Cemal Süreya, "İnan Selimiye'nin minareleri gibisin, her seferinde başka yoldan çıkılır nirvanaya" demişti. Biz de Ankara'da her seferinde başka yoldan çıktık Kocatepe'ye. Minarelerinin yansımasını cam duvarlı iş merkezlerinde gördük. Aslında mimariden biraz daha anlayan bir ülke olsaydık belki de bambaşka bir yansıma, bambaşka minareler görecektik.
1957'de yaptırılmasına karar verilen ve tasarımı mimarlık yarışmasına açılan Kocatepe Camii ancak 30 Yıl sonra Turgut Özal tarafından ibadete açılabildi. Cami'nin mimarı Hüsrev Tayla ve Fatih Uluengin'dir. Cami Selimiye ve Sultan Ahmet Camii'nin basit bir kopyası, yani klasik bir 16. yy Osmanlı Camii. Oysa Ankara, İstanbul değildir. Osmanlı'yı değil modern Cumhuriyet'i simgeler ve bu yüzden yüzünde sadece onun desenlerini taşımalı.  
Aslında bu cami de öyle olacaktı. En başa dönelim 1957'de yapılan yarışmayı aslında Vedat Dalokay kazanmış, hatta bu projenin inşaatına bile başlanmıştı. Sonra darbe oldu. Darbeden sonra başbakan olan devletin demireli projeyi Hüsrev Tayla ve  Fatih Uluengin'e verdi. Çünkü Vedat Dalokay'ın projesi çok moderndi....
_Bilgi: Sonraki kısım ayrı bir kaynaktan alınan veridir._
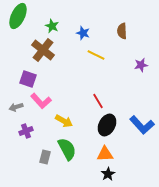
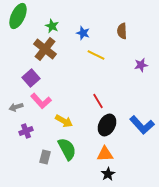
brown cross: moved 2 px right, 1 px up
purple square: moved 3 px right, 1 px up; rotated 30 degrees clockwise
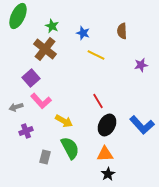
green semicircle: moved 3 px right, 1 px up
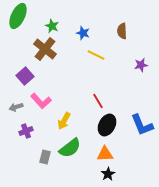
purple square: moved 6 px left, 2 px up
yellow arrow: rotated 90 degrees clockwise
blue L-shape: rotated 20 degrees clockwise
green semicircle: rotated 80 degrees clockwise
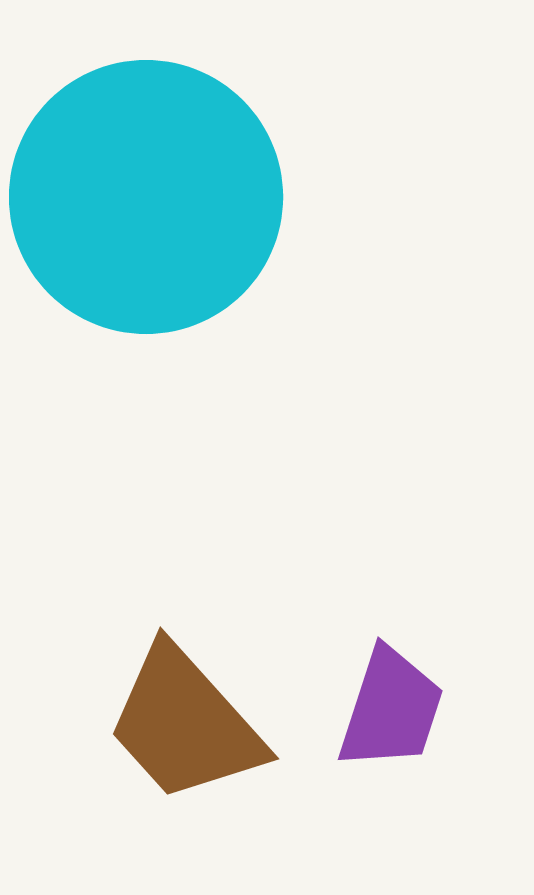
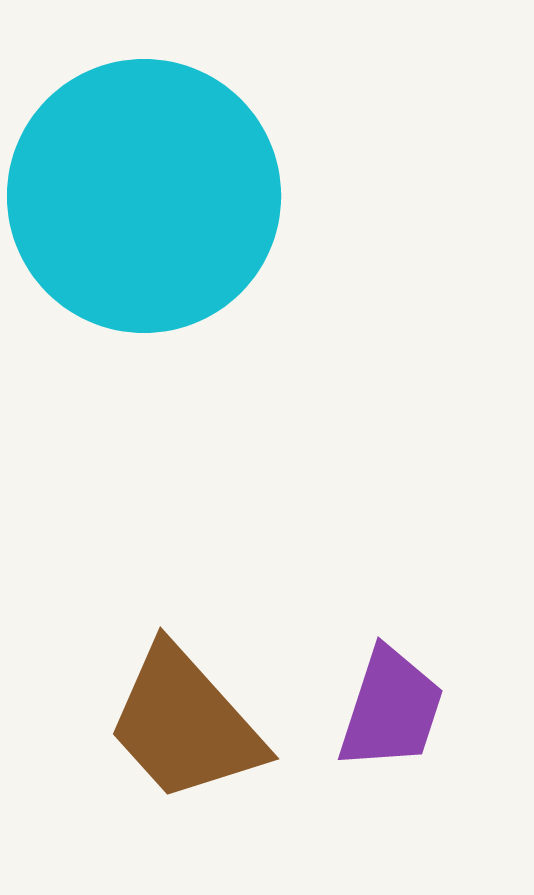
cyan circle: moved 2 px left, 1 px up
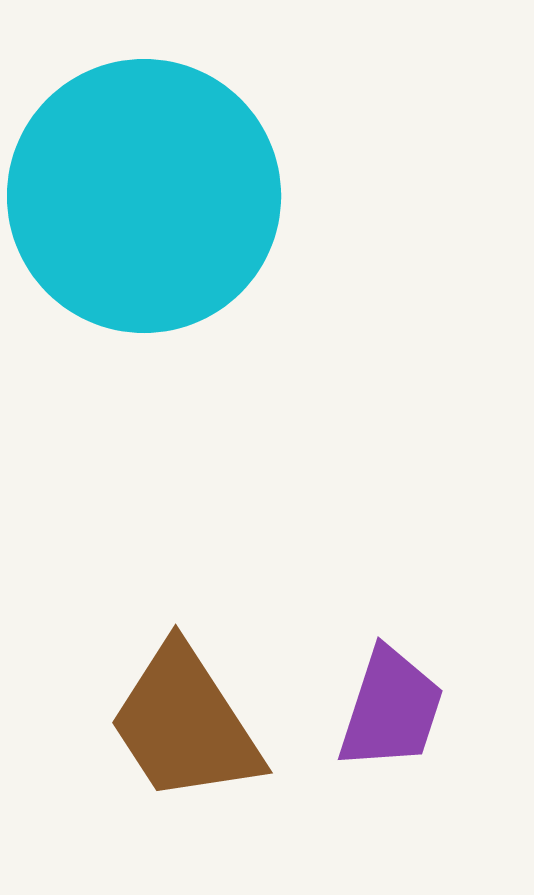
brown trapezoid: rotated 9 degrees clockwise
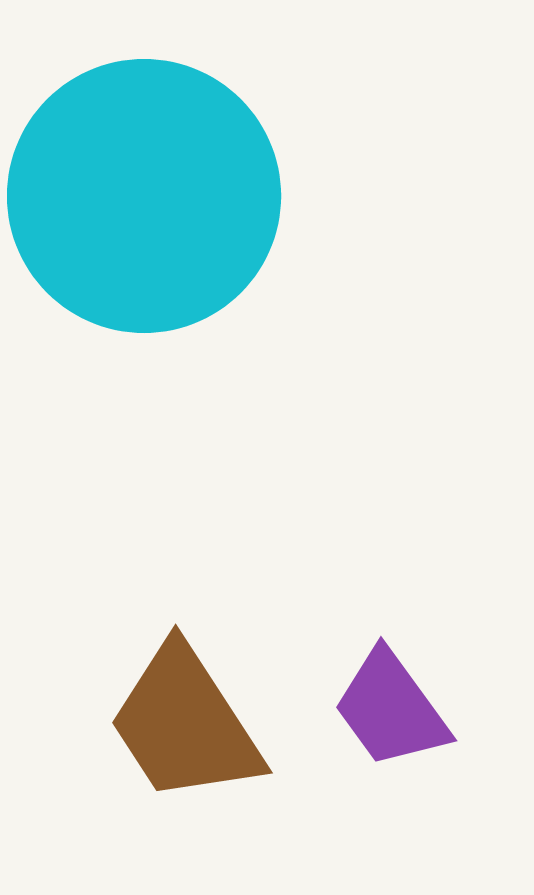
purple trapezoid: rotated 126 degrees clockwise
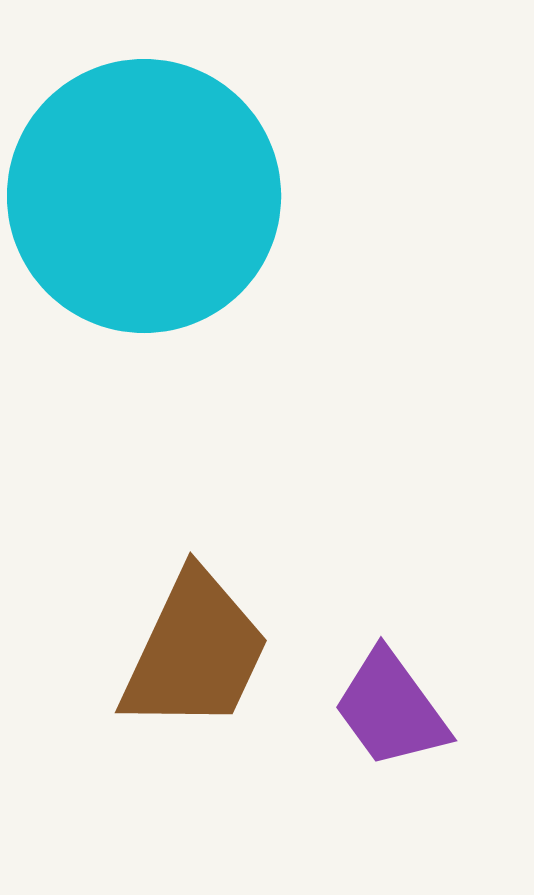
brown trapezoid: moved 10 px right, 72 px up; rotated 122 degrees counterclockwise
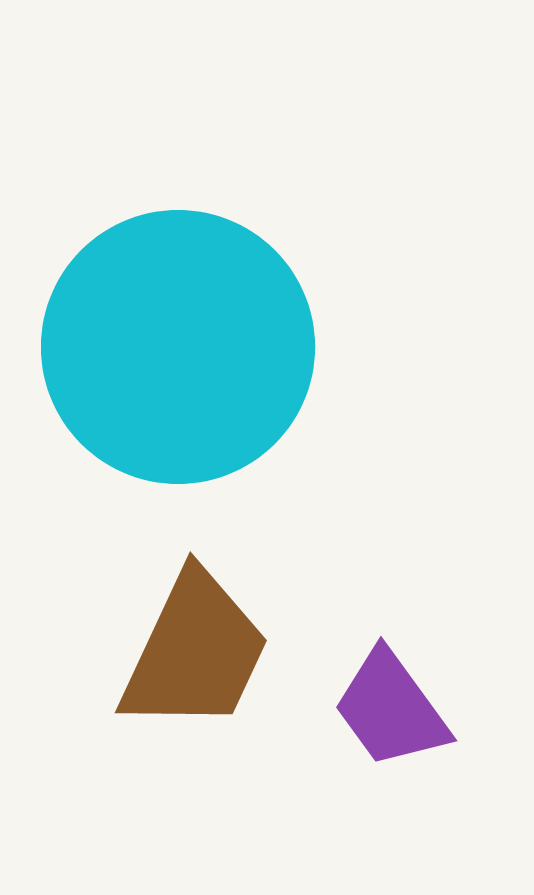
cyan circle: moved 34 px right, 151 px down
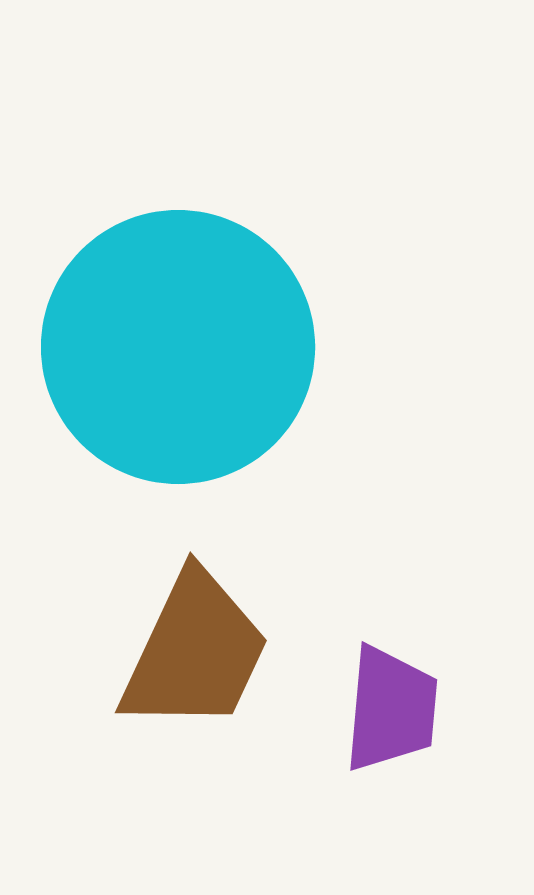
purple trapezoid: rotated 139 degrees counterclockwise
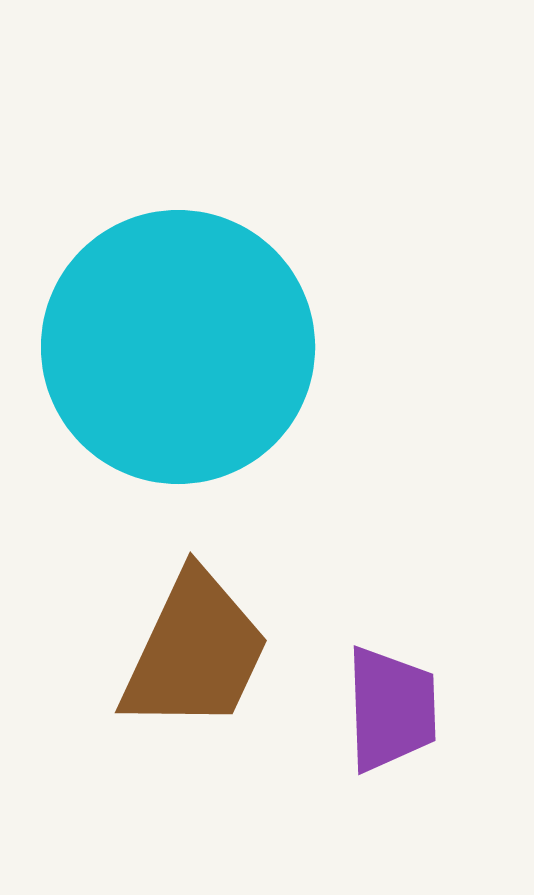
purple trapezoid: rotated 7 degrees counterclockwise
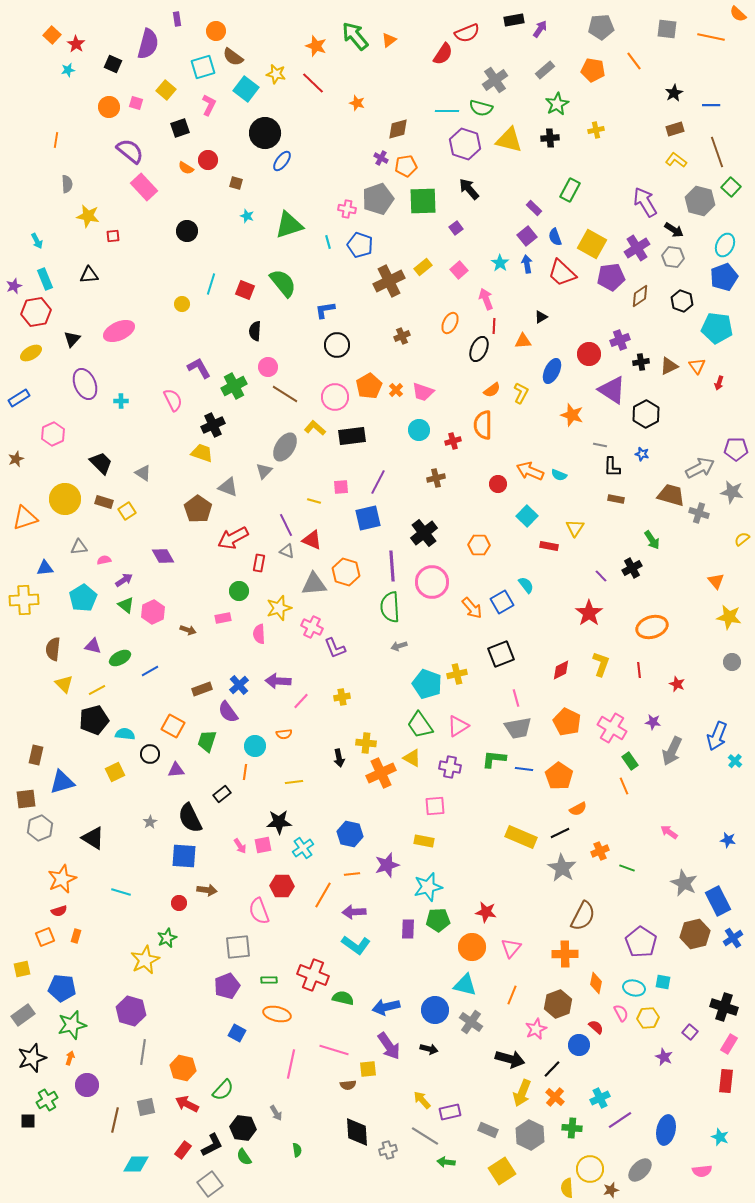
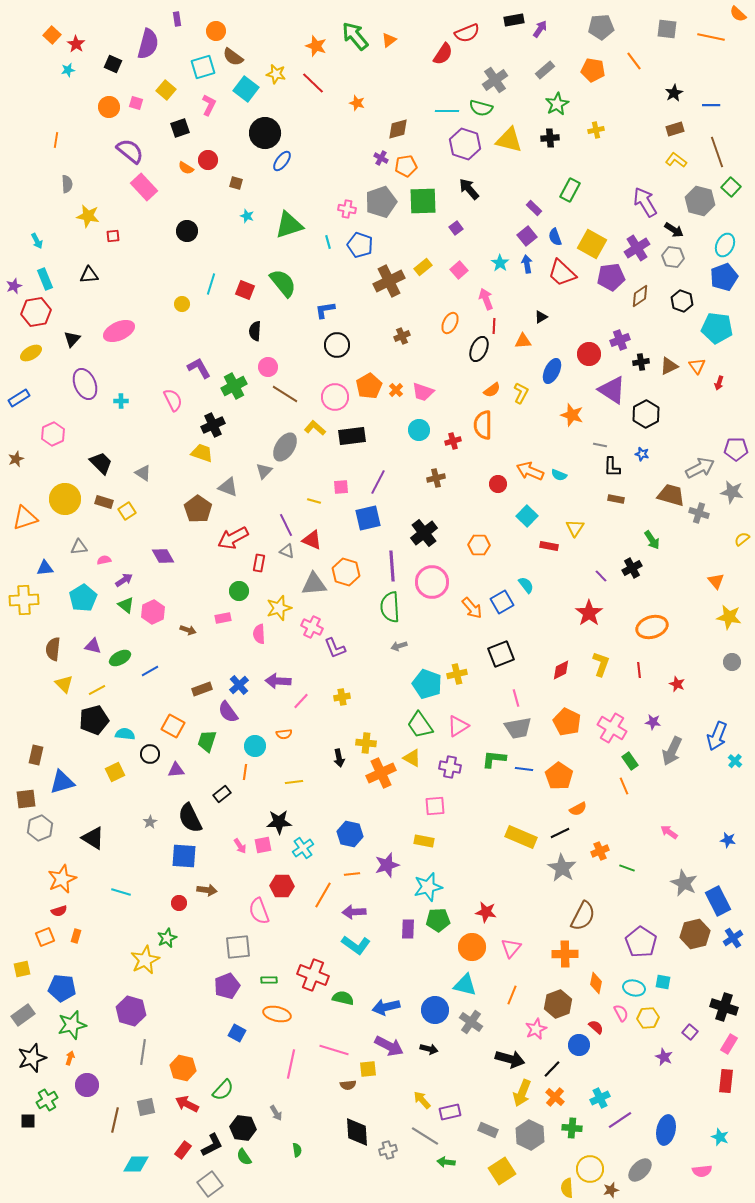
gray pentagon at (378, 199): moved 3 px right, 3 px down
purple arrow at (389, 1046): rotated 28 degrees counterclockwise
Muhafazakarlara şirin görünme politikasının kurbanı olan Vedat Dalokay'ın  "modern" projesi bir kaç değişiklikten sonra, Kral Faysal tarafından Pakistan İslamabad'da yapılacak cami olarak seçildi. 5bin m2 olarak 74bin kişinin ibadetine açıldı. Bugun Kocatepe Camii, mimari açıdan hiç bir değere sahipken, İslamabad Faysal Camii, İslam Dünya'sının en önemli 10 camii'nden biridir.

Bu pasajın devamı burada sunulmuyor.